Dear Members,
Your Directors' have pleasure in presenting the 53rd
Annual Report on the business, operations and financial performance of the Company along
with the Consolidated Audited Balance Sheet and Statement of Profit & Loss for the
year ended 31st March, 2025.
FINANCIAL INFORMATION
(Rs. in Crores)
|
Consolidated |
Standalone |
Particulars |
|
|
|
|
|
2024-25 |
2023-24 |
2024-25 |
2023-24 |
Revenue from operations |
3439.19 |
2982.31 |
2587.51 |
1879.52 |
Profit before Finance Cost, Depreciation
& Tax |
380.84 |
417.64 |
318.22 |
306.73 |
Less: Finance Cost |
120.54 |
68.62 |
94.45 |
43.75 |
Cash Profit |
260.30 |
349.02 |
223.77 |
262.98 |
Less: Depreciation |
182.61 |
115.79 |
88.65 |
58.44 |
Profit before Tax and exceptional items |
77.69 |
233.23 |
135.12 |
204.54 |
Gain on Exceptional Items |
30.59 |
22.70 |
11.91 |
17.82 |
Profit before tax |
108.28 |
255.93 |
147.03 |
222.36 |
Add/(Less): Income Tax |
(51.23) |
(50.74) |
(45.39) |
(45.96) |
Add/(Less): Deferred Tax |
38.48 |
(10.68) |
10.45 |
(8.17) |
Profit after Tax before share of
profit/(loss) of joint venture |
95.53 |
194.51 |
112.09 |
168.23 |
Share of profit/(loss) of joint venture |
1.17 |
(10.58) |
- |
- |
Profit for the year |
96.70 |
183.93 |
112.09 |
168.23 |
Other Comprehensive Income |
6.50 |
(2.70) |
(0.07) |
- |
Total Comprehensive Income for the year |
103.20 |
181.23 |
112.02 |
168.23 |
During the current year, Revenue of the Company, on standalone basis is
Rs. 2587.51 Crores, last year Revenue of the Company was Rs. 1879.52 Crores. The
Profit for the year for the current year decreased to Rs. 112.09 Crores as against the
profit for the year of Rs. 168.23 Crores of last year.
On consolidated basis the overall Revenue increased from Rs. 2982.31
crores to Rs. 3439.19 Crores. The consolidated profit for the year decreased from Rs.
183.93 Crores to Rs. 96.70 Crores.
DIVIDEND
Board of Directors do not recommend any dividend for the year 2024-25.
The entire profit is being ploughed back in the business.
########
REQUIRED TASKS.
1. In one to three sentences, explain why no dividend is recommended for 2024-25, according to the directors' report.
2. Write the next portion of the directors' report, picking up after its closing sentence on the dividend.
The accompanying material is not required for either task.

DATASET EXTRACT.
########
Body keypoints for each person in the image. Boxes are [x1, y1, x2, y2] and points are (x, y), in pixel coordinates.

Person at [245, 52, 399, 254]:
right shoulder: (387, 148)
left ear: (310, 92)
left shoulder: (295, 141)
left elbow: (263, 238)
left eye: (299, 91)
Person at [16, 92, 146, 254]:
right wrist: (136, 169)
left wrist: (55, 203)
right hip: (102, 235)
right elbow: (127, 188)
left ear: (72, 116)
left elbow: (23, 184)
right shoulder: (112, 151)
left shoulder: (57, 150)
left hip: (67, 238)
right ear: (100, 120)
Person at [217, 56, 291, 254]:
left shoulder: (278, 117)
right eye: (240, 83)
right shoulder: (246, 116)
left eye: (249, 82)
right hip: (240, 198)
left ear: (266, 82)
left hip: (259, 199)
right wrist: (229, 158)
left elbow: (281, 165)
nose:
########
RESPONSES PER TASK.
1. The Board of Directors does not recommend a dividend for 2024-25 because the entire profit is being ploughed back into the business.

2.
CHANGE IN SHARE CAPITAL
During the year under review, the paid-up equity share capital of the
Company has been increased from Rs. 54,34,86,705 divided into 10,86,97,341 equity shares
of Rs. 5 /- each to Rs.54,35,29,980 divided into 10,87,05,996 equity shares of Rs. 5 /-
each pursuant to allotment of Equity Shares under the Employee Stock Option Plans of the
Company. These Equity Shares rank pari-passu with the existing Equity Shares of the
Company in all respects. During the year under review, your Company has not issued any
Equity Share with differential rights, Sweat Equity Shares or Bonus Shares.
SUBSIDIARIES
As on 31st March, 2025 the Company has seven subsidiaries
and ten steps down subsidiaries. As required under the provisions of Section 129 of the
Companies Act, 2013, read with Companies (Accounts) Rule, 2013, a statement containing
salient features of the financial statements of subsidiaries is provided in the prescribed
format AOC-1 as Annexure-A of the Board Report.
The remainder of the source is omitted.